Question

A stone is thrown vertically upwards with an initial velocity of 40m /s. Taking $g = 10m/{s^2}$, find the maximum height reached by the stone. What is the net displacement and the total distance covered by the stone?

Answer 1

Hint: When a ball is thrown vertically upwards, it initially moves upwards with the provided velocity and then comes back down. Solve this problem in two steps, first when the ball moves upwards and then when it free falls from its maximum height. Apply Newton’s third equation of motion to find the required physical quantity. And the total distance travelled by the ball will be the addition of distance covered when going up and coming down.

Formula Used:
Third equation of motion:
${v^2} - {u^2} = 2as$
where v is the final velocity of the object, u is the initial velocity of the object, a is the acceleration of the object, s is the displacement of the object.

Total distance,
h + h = 2h
where h is the maximum height obtained by the object.

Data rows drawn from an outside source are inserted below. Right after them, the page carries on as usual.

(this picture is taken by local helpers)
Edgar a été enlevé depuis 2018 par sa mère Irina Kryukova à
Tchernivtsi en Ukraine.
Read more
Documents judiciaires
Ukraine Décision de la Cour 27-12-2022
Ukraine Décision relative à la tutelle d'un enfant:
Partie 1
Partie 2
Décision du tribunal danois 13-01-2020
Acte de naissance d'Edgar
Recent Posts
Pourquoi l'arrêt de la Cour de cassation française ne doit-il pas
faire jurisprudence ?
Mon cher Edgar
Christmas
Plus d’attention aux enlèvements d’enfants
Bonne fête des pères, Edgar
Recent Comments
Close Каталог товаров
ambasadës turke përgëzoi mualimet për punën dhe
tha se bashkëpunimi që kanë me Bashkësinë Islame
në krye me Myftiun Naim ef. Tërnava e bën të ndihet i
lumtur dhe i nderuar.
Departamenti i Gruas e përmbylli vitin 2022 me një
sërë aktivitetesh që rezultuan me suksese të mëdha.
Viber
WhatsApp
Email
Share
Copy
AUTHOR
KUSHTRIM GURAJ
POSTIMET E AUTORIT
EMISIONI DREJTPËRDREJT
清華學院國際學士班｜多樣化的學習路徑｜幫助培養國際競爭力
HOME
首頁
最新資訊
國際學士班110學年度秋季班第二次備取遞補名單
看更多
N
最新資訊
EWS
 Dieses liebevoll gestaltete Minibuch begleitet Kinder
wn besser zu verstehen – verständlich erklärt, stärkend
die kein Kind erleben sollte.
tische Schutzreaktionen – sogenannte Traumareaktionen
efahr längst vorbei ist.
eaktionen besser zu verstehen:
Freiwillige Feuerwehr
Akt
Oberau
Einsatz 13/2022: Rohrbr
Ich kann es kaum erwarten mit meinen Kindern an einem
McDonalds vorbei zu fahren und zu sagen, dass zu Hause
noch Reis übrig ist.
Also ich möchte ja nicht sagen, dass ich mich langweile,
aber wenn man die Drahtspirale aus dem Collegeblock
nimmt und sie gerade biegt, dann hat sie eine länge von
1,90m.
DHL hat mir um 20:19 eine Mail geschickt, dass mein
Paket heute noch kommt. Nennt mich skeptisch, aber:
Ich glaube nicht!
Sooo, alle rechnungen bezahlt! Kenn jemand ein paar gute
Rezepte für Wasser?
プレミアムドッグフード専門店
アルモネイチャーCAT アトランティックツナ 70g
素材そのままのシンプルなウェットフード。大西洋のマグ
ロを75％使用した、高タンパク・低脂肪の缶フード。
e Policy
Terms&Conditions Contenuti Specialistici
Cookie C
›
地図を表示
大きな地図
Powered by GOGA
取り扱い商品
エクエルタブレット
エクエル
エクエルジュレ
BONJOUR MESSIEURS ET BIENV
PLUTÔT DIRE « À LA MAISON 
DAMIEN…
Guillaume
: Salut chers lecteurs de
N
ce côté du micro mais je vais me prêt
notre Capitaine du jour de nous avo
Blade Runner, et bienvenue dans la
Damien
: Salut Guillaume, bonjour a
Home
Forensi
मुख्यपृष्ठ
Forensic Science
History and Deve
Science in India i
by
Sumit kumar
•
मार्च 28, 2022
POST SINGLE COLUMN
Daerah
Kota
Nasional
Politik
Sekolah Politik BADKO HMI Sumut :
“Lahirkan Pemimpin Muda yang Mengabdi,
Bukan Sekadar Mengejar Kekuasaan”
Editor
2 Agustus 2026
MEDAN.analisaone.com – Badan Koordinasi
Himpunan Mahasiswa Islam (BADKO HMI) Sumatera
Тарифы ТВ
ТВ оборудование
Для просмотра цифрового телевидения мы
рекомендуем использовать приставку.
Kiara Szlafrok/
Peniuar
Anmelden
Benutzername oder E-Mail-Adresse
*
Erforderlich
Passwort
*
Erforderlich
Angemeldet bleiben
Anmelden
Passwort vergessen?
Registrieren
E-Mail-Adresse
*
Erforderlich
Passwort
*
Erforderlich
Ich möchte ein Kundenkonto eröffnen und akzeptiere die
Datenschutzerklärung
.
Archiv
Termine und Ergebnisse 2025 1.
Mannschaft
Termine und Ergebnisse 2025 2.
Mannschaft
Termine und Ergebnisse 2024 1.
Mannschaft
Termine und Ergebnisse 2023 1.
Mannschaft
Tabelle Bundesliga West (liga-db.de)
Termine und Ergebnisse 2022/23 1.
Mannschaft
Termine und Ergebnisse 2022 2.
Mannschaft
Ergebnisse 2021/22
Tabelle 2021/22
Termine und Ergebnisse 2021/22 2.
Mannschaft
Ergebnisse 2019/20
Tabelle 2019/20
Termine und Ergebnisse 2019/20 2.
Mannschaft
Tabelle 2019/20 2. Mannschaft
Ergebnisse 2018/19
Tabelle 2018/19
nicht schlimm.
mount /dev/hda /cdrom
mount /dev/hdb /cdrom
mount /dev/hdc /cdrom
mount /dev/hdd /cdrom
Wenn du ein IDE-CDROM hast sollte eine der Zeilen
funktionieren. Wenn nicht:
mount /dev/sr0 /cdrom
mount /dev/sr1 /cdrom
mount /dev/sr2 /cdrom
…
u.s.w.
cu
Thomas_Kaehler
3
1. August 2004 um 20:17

Complete step-by-step answer:
When a stone is thrown vertically upwards with some initial velocity. It will move up until it reaches a certain point, known as the maximum height for that stone. Afterwards, it will start falling back down towards ground due to the gravitational force, g and will finally come back to its original place.

Given:
Initial velocity, $u = 40m/s$
Acceleration due to gravity, $g = 10m/{s^2}$
But because the stone is originally thrown upward the acceleration due to gravity would act in the direction opposite to its motion. So we will use negative signs for g.
i.e., $g = - 10m/{s^2}$
From the third equation of motion, we have:
${v^2} - {u^2} = 2as$
for our free falling stone we can write it as,
$\eqalign{
  & {v^2} - {u^2} = 2gh \cr
  & {\text{where }}g{\text{ is acceleration due to gravity,}} \cr
  & {\text{h is the height of the stone}}{\text{.}} \cr} $
When the stone reaches its maximum height, for a moment the velocity of the stone becomes zero at that instant and then it starts falling back towards ground.
So at maximum height, h:
$\eqalign{
  & v = 0 \cr
  & \Rightarrow 0 - {\left( {40} \right)^2} = 2 \times \left( { - 10} \right) \times h \cr
  & \Rightarrow - 1600 = - 20h \cr
  & \Rightarrow h = \dfrac{{ - 1600}}{{ - 20}} \cr
  & \Rightarrow h = 80m \cr} $
So, the maximum height to which the stone can reach is 80 m.

The total distance travelled by the stone would be the distance it covered while moving up and then the distance it covered while coming back down.
$\eqalign{
  & h = 80m \cr
  & \Rightarrow {\text{Total distance }} = 2h \cr
  & \therefore {\text{Total distance }} = 2 \times 80 = 160m \cr} $
Finally, because the stone is initially at the ground and after going up and then free falling comes down to the ground itself due to gravity. It comes back to its original position.
Displacement is defined as the change in the position of the moved object. In this case the stone comes back to its original position.
Therefore, $displacement, s = 0$.

Note:Students tend to make errors while solving these types of questions because they fail to apply the formulas correctly, as well as to use the correct sign based on the direction of motion of the object. So they should make sure to understand the problem’s scenario clearly and then solve it without any calculation error.